*Travail demandé*.
1 > Dans la décision sur l'assurance-emploi, à quelle date et dans quelle ville le conseil arbitral a-t-il rendu la décision portée en appel ?
2 > Rédigez la suite de la décision sur l'assurance-emploi, en reprenant juste après sa dernière phrase.

TRADUCTION
DANS L'AFFAIRE de la LOI SUR L'ASSURANCE-EMPLOI
- et -
d'une demande présentée par
GEOFF SANDERSON
- et -
d'un appel interjeté devant le juge-arbitre par la Commission de l'assurance-emploi du Canada à l'encontre de la décision rendue par un conseil arbitral le 20 mai 2003 à Ottawa (Ontario)
DÉCISION
La juge-arbitre KRINDLE
La Commission conteste deux conclusions tirées par la majorité des membres du conseil arbitral, à savoir que le prestataire a exercé un emploi comme travailleur indépendant dans une mesure limitée en janvier, février et mars 2002, et a démontré qu'il était sans emploi pendant cette période.
La Commission allègue que le conseil a fait erreur, premièrement en concluant que le prestataire travaillait à titre indépendant dans une mesure limitée seulement, une conclusion qui ne serait pas corroborée par l'ensemble des faits. Deuxièmement, le conseil arbitral aurait commis une erreur de droit en ne cherchant pas à déterminer si le prestataire était disponible pour travailler, la disponibilité étant une condition à l'admissibilité aux prestations.

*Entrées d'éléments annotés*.
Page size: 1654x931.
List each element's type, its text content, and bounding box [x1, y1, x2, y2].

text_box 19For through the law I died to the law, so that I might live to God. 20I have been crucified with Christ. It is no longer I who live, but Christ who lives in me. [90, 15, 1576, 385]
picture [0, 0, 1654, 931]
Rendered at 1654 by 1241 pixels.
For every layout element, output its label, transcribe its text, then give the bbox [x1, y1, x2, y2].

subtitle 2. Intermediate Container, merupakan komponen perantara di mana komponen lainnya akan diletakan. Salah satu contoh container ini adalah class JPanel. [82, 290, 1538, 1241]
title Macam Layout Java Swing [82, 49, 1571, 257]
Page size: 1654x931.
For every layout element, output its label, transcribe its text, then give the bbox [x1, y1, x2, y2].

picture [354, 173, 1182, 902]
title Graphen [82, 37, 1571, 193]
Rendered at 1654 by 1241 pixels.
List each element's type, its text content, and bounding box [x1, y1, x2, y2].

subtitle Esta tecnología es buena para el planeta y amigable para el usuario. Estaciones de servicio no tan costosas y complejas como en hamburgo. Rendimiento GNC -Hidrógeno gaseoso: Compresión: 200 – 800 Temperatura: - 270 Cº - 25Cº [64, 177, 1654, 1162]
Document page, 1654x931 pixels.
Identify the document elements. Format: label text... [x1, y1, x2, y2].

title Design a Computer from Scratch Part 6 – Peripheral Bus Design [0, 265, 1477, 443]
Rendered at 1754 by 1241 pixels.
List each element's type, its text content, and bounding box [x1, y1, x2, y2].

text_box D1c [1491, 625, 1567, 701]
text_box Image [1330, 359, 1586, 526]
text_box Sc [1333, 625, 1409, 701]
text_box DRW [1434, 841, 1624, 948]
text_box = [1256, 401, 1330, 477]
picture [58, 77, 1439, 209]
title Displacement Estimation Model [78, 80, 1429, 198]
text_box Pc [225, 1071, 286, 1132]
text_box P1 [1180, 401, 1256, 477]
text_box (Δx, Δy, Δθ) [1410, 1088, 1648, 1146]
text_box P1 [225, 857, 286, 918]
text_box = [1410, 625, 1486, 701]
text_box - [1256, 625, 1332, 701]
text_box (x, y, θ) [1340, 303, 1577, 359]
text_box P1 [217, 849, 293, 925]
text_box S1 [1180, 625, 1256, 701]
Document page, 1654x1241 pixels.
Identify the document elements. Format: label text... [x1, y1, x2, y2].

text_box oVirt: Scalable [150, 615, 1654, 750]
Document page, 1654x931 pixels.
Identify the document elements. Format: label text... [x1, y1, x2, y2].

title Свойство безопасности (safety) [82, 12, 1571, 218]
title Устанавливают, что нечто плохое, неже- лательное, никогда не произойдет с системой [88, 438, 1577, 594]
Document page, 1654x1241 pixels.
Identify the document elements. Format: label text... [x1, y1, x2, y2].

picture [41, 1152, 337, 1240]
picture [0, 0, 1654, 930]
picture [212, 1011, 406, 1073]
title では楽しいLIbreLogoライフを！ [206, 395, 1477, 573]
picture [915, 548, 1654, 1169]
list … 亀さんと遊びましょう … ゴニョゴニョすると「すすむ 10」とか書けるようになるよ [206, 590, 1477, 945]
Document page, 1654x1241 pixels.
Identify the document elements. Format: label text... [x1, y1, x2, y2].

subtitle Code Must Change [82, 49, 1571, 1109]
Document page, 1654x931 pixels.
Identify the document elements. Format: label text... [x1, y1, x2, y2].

*Réponses attendues*.
1 > Le 20 mai 2003, à Ottawa (Ontario).

2 >
Le conseil s'est bien penché sur la question de la disponibilité et a conclu que le prestataire était disponible pour travailler, comme en témoigne un passage de sa décision majoritaire :
f) Intention et volonté de chercher un autre emploi et de l'accepter immédiatement. C'est le plus complexe des six facteurs examinés. Le prestataire a toujours été et continue d'être disposé à accepter un emploi immédiatement, comme le prouve sa demande d'emploi présentée récemment à Star Motors. Il ne pose aucune condition pouvant trop restreindre ses perspectives d'emploi, et nous estimons qu'il est en mesure de continuer, comme il le prétend, de chercher du travail par l'entremise de ses réseaux au cours de la période en question.
[...] la majorité du conseil estime que, même si le prestataire a démarré une entreprise, il avait et continue d'avoir l'intention de l'exploiter à long terme et à temps partiel. Il a continué de chercher du travail et était disposé à commencer un emploi à temps plein immédiatement.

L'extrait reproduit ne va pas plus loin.